» **Exercise tasks**:
a: Reproduce verbatim the passage on women's earnings across generations, from "There's a good" to "the two generations.".
b: Write the next portion of the passage on women's earnings relative to their parents, picking up after its final sentence.

» **Text block**:

There's a good news/bad news situation for women in the workforce: Although female workers are earning more than their moms ever did, they're still not outpacing what their dads brought home.

Male workers, meanwhile, are out-earning both what their mothers and fathers earned, according to new research from the Pew Charitable Trusts. The study, which looked at so-called intergeneration mobility, considered women who were mothers in the late 1960s and early 1970s and their daughters, who were about 40-years-old in the 2000s, to compare earnings power between the two generations.

The point -- which is unlikely to shock any woman in the workforce today -- is that while female workers have made significant socioeconomic gains over the last several decades, they still lag men. That's no shocker given the stubborn pay gap that still exists, with women earning just 77 cents for every dollar earned by men.

Records drawn from a data source:

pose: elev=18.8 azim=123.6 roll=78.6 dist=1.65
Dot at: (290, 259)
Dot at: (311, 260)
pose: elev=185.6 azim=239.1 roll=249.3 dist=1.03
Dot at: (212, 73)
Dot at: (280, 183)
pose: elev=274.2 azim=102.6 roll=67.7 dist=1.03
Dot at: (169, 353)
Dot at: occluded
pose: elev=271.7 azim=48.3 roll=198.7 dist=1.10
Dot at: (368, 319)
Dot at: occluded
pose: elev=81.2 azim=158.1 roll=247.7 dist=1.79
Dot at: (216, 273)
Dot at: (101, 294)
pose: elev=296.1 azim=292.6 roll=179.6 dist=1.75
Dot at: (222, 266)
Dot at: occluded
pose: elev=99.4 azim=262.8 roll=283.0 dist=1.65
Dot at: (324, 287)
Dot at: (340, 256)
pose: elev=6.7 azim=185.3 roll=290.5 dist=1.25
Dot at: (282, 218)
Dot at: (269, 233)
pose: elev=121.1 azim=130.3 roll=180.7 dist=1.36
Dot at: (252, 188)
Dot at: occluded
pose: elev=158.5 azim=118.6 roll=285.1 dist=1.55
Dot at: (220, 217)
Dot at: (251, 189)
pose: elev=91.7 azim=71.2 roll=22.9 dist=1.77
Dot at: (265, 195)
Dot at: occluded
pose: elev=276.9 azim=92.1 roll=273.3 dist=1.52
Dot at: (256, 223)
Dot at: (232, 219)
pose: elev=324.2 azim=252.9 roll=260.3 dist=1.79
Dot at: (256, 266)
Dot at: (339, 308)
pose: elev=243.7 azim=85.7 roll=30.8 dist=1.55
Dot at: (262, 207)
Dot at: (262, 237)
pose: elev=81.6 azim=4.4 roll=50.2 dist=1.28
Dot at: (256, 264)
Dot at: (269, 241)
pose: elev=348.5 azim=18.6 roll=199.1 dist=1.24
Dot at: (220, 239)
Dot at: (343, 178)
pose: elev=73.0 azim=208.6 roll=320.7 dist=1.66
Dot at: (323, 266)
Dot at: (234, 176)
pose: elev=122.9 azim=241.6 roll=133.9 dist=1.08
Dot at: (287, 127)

» **Exercise results**:
a:
There's a good news/bad news situation for women in the workforce: Although female workers are earning more than their moms ever did, they're still not outpacing what their dads brought home.

Male workers, meanwhile, are out-earning both what their mothers and fathers earned, according to new research from the Pew Charitable Trusts. The study, which looked at so-called intergeneration mobility, considered women who were mothers in the late 1960s and early 1970s and their daughters, who were about 40-years-old in the 2000s, to compare earnings power between the two generations.

b:
Some big changes have taken place, however. Forty years ago, only about half of mothers worked, putting in an average of 24 hours a week and making about $10 per hour. Now, about 85 percent of their daughters are in the workforce and earn about $19 per hour, putting in 34 hours a week.

But the daughters' achievements have only gone so far.

"Despite daughters' wage gains, at every rung of the economic ladder they still earn a lower hourly wage than did fathers on the same rung more than 30 years ago," the Pew study notes.

By comparison, sons' hourly wages were about $5 more than their fathers, the report found.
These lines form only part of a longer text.